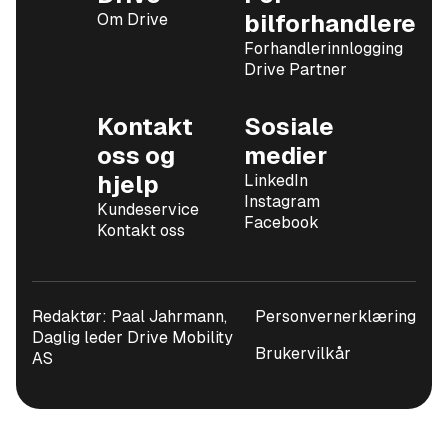
Om Drive
bilforhandlere
Forhandlerinnlogging
Drive Partner
Kontakt
Sosiale
oss og
medier
hjelp
LinkedIn
Instagram
Kundeservice
Facebook
Kontakt oss
Redaktør: Paal Jahrmann,
Personvernerklæring
Daglig leder Drive Mobility
Brukervilkår
AS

## What the exercise asks
Find the line containing "Drive Partner" in the data above. Please transcribe it and every line after it, exactly.

## Solved problem
Drive Partner
Kontakt
Sosiale
oss og
medier
hjelp
LinkedIn
Instagram
Kundeservice
Facebook
Kontakt oss
Redaktør: Paal Jahrmann,
Personvernerklæring
Daglig leder Drive Mobility
Brukervilkår
AS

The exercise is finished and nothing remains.